What the task requires: In the data below, how many lines include the string "comme"? Give only the number.

Exercise input:
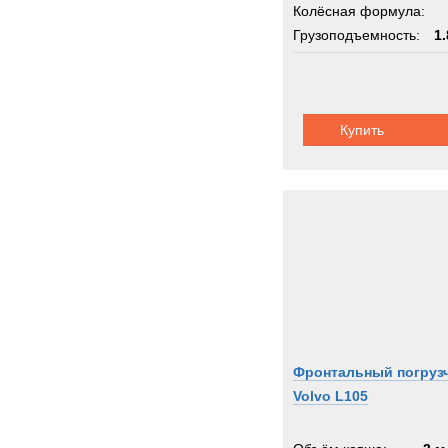
Колёсная формула:
Грузоподъемность:
1.
Купить
Фронтальный погруз
Volvo L105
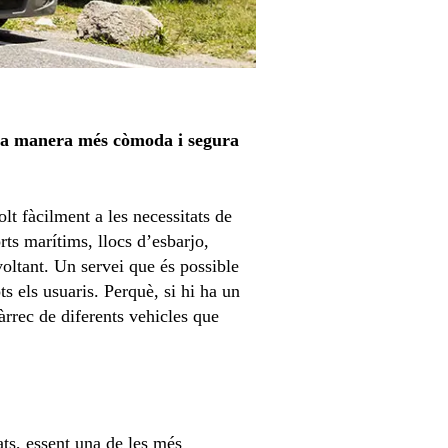
 la manera més còmoda i segura
lt fàcilment a les necessitats de
rts marítims, llocs d’esbarjo,
voltant. Un servei que és possible
ts els usuaris. Perquè, si hi ha un
àrrec de diferents vehicles que
ats, essent una de les més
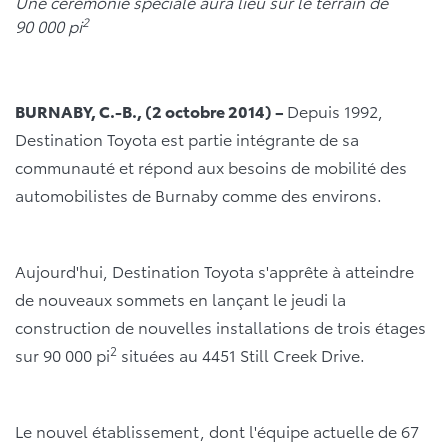
Une cérémonie
spéciale aura lieu sur
le terrain de
2
90 000 pi
BURNABY, C.-B., (
2 octobre 2014
) –
Depuis 1992,
Destination Toyota est partie intégrante de sa
communauté et répond aux besoins de mobilité des
automobilistes de Burnaby comme des environs.
Aujourd'hui, Destination Toyota s'apprête à atteindre
de nouveaux sommets en lançant le jeudi la
construction de nouvelles installations de trois étages
2
sur 90 000 pi
situées au 4451 Still Creek Drive.
Le nouvel établissement, dont l'équipe actuelle de 67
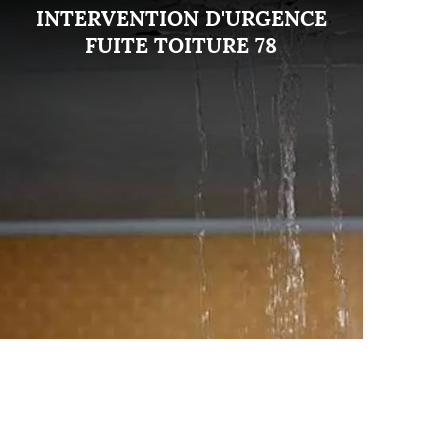
INTERVENTION D'URGENCE
FUITE TOITURE 78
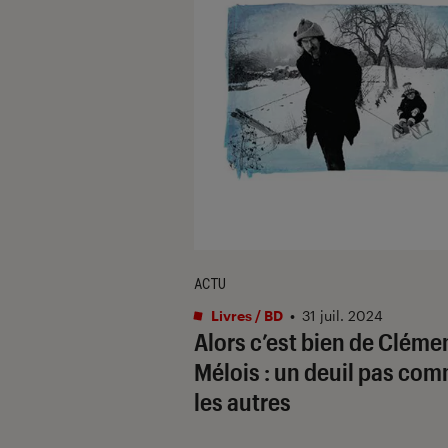
ACTU
Livres / BD
•
31 juil. 2024
Alors c’est bien de Cléme
Mélois : un deuil pas co
les autres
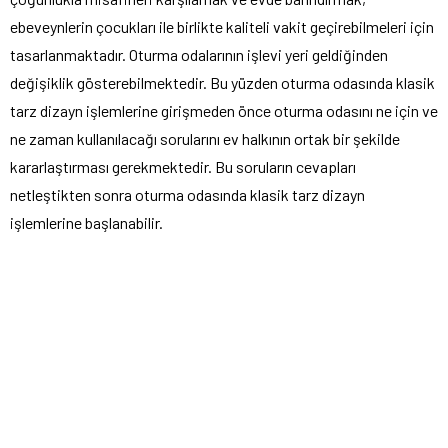
ebeveynlerin çocukları ile birlikte kaliteli vakit geçirebilmeleri için
tasarlanmaktadır. Oturma odalarının işlevi yeri geldiğinden
değişiklik gösterebilmektedir. Bu yüzden oturma odasında klasik
tarz dizayn işlemlerine girişmeden önce oturma odasını ne için ve
ne zaman kullanılacağı sorularını ev halkının ortak bir şekilde
kararlaştırması gerekmektedir. Bu soruların cevapları
netleştikten sonra oturma odasında klasik tarz dizayn
işlemlerine başlanabilir.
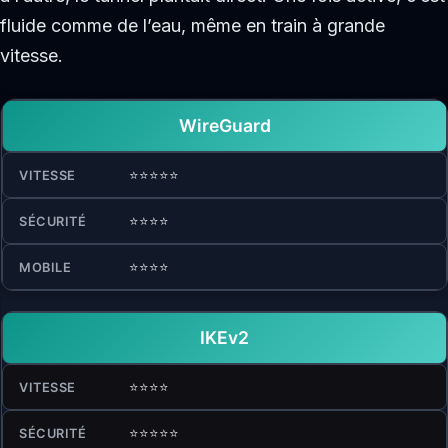
fluide comme de l’eau, même en train à grande
vitesse.
WireGuard
⭐⭐⭐⭐⭐
⭐⭐⭐⭐
⭐⭐⭐⭐
IKEv2
⭐⭐⭐⭐
⭐⭐⭐⭐⭐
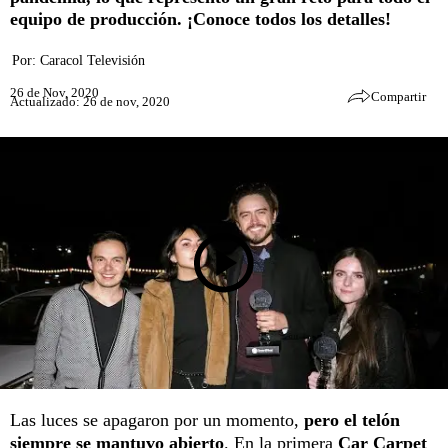
equipo de producción. ¡Conoce todos los detalles!
Por:
Caracol Televisión
26 de Nov, 2020
Compartir
Actualizado: 26 de nov, 2020
Las luces se apagaron por un momento,
pero el telón
siempre se mantuvo abierto
. En la primera
Car Carpet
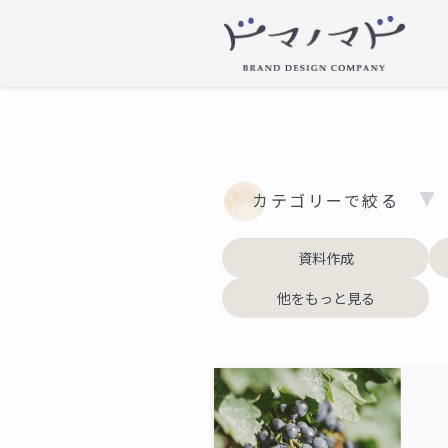
カテゴリーで絞る
資料作成
他をもっと見る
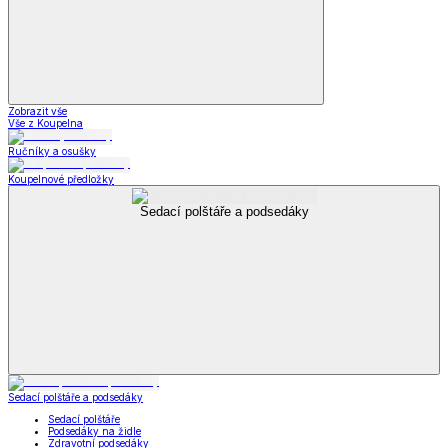
Zobrazit vše
Vše z Koupelna
Ručníky a osušky
Koupelnové předložky
Sedací polštáře a podsedáky
Sedací polštáře a podsedáky
Sedací polštáře
Podsedáky na židle
Zdravotní podsedáky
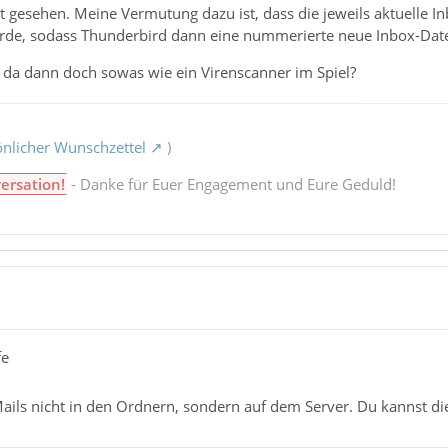
t gesehen. Meine Vermutung dazu ist, dass die jeweils aktuelle 
rde, sodass Thunderbird dann eine nummerierte neue Inbox-Datei 
ar da dann doch sowas wie ein Virenscanner im Spiel?
nlicher Wunschzettel
)
ersation!
- Danke für Euer Engagement und Eure Geduld!
fe
ails nicht in den Ordnern, sondern auf dem Server. Du kannst di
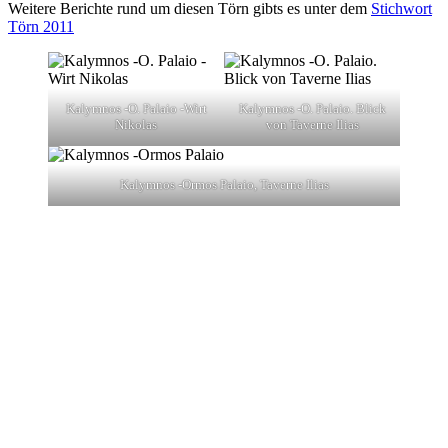
Weitere Berichte rund um diesen Törn gibts es unter dem
Stichwort
Törn 2011
Kalymnos -O. Palaio -Wirt
Kalymnos -O. Palaio. Blick
Nikolas
von Taverne Ilias
Kalymnos -Ormos Palaio, Taverne Ilias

Exercise output: 2